## Reading text:
= = =
Editorial: Immigrants at the Mercy Of Judges

The chance that an asylum case is approved depends on which judge one gets.

Immigration courts are a microcosm for a system in urgent need of repair. The fate of hundreds of thousands of people is decided there, at the whim of judges too overworked to perform their job well, and through a process in which 5-year-olds can be forced to defend themselves without a lawyer against adults wishing to deport them.

The worst part is that, far from repairing a situation that defies legal sanity, Donald Trump’s advent to government could make it even more dire for immigrants.

An analysis released a few days ago by the Transactional Records Access Clearinghouse (TRAC) at Syracuse University in New York, showed that there is an increasing disparity between the decisions made by immigration judges in comparable asylum cases.

For instance, in a Los Angeles court, rejections to asylum petitions among of the 33 judges tallied by TRAC range from 21.8% to 97.1%, depending on the judge. In New York and Newark courts, they range from 2.2% to 59% and 15.7% to 98.6%, respectively.

That means that the chance that an asylum case is approved depends on which judge one gets.

One explanation links this situation to the volume of cases overwhelming the system.
= = =
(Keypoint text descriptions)
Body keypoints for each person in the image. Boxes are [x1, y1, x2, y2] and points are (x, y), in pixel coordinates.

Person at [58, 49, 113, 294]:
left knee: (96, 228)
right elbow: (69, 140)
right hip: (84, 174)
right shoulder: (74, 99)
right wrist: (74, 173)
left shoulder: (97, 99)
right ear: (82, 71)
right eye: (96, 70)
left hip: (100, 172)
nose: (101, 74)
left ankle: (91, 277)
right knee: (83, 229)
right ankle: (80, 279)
= = =
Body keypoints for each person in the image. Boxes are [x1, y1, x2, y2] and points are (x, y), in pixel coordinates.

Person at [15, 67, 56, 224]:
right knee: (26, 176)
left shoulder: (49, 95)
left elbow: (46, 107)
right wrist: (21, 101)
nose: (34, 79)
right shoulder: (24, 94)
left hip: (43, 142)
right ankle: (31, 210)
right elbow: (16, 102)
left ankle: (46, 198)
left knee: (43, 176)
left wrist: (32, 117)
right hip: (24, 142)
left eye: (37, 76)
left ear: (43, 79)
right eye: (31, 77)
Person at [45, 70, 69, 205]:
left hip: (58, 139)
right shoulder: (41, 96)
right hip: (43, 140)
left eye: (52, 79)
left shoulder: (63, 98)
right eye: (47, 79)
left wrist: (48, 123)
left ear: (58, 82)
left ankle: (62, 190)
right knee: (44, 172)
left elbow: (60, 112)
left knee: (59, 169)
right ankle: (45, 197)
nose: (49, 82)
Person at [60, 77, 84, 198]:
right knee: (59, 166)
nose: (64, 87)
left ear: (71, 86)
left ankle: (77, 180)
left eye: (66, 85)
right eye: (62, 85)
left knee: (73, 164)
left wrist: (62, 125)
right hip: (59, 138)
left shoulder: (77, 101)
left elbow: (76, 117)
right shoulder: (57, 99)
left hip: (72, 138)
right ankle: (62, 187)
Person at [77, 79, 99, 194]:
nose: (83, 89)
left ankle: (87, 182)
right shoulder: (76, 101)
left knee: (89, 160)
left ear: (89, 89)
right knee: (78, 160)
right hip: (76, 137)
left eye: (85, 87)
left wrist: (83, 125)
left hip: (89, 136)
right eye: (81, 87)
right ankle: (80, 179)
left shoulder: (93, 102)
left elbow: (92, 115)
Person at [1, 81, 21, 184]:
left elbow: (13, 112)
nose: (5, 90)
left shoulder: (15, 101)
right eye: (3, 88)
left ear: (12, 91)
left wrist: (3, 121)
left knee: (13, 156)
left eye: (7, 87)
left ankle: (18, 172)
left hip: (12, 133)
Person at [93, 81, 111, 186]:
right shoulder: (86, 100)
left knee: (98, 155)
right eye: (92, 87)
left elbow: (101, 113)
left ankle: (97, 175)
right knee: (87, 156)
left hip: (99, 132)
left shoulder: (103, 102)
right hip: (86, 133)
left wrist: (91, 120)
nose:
= = =
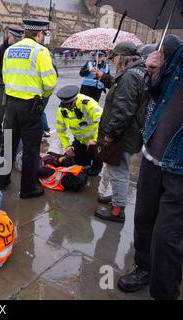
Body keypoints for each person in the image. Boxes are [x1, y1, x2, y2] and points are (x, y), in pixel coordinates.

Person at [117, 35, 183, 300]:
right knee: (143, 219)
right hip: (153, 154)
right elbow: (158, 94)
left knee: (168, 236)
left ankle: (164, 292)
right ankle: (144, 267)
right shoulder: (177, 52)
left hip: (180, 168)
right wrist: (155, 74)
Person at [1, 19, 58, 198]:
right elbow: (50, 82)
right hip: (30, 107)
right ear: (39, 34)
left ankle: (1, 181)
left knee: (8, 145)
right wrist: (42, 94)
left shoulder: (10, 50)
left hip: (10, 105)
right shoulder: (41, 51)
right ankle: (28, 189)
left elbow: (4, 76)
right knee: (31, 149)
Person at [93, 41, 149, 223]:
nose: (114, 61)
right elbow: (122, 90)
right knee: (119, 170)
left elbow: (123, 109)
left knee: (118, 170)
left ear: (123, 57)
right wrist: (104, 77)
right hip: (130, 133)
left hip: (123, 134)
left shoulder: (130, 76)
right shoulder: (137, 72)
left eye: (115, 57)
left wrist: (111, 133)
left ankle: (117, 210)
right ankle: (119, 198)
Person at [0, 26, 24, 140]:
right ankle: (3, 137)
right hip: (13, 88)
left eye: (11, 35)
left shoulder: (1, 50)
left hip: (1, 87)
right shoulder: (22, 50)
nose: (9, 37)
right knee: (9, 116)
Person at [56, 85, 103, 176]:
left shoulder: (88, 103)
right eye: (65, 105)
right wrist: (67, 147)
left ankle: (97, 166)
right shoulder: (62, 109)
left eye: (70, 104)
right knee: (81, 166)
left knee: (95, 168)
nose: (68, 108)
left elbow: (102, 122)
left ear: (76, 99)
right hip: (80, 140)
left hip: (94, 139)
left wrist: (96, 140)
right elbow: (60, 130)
= = =
## To do:
(1) In the editorial, which organization released the analysis showing a growing disparity between immigration judges' decisions?
(2) Translate this sentence from the editorial into Spanish: "That means that the chance that an asylum case is approved depends on which judge one gets."
(3) Please reproduce word for word the passage of the editorial starting at "For instance, in" and ending at "overwhelming the system.".
The data plays no part in this work.

## Task responses:
(1) The Transactional Records Access Clearinghouse (TRAC) at Syracuse University in New York.

(2) Eso significa que la probabilidad de que se apruebe un caso de asilo depende del juez que le toque a uno.

(3)
For instance, in a Los Angeles court, rejections to asylum petitions among of the 33 judges tallied by TRAC range from 21.8% to 97.1%, depending on the judge. In New York and Newark courts, they range from 2.2% to 59% and 15.7% to 98.6%, respectively.

That means that the chance that an asylum case is approved depends on which judge one gets.

One explanation links this situation to the volume of cases overwhelming the system.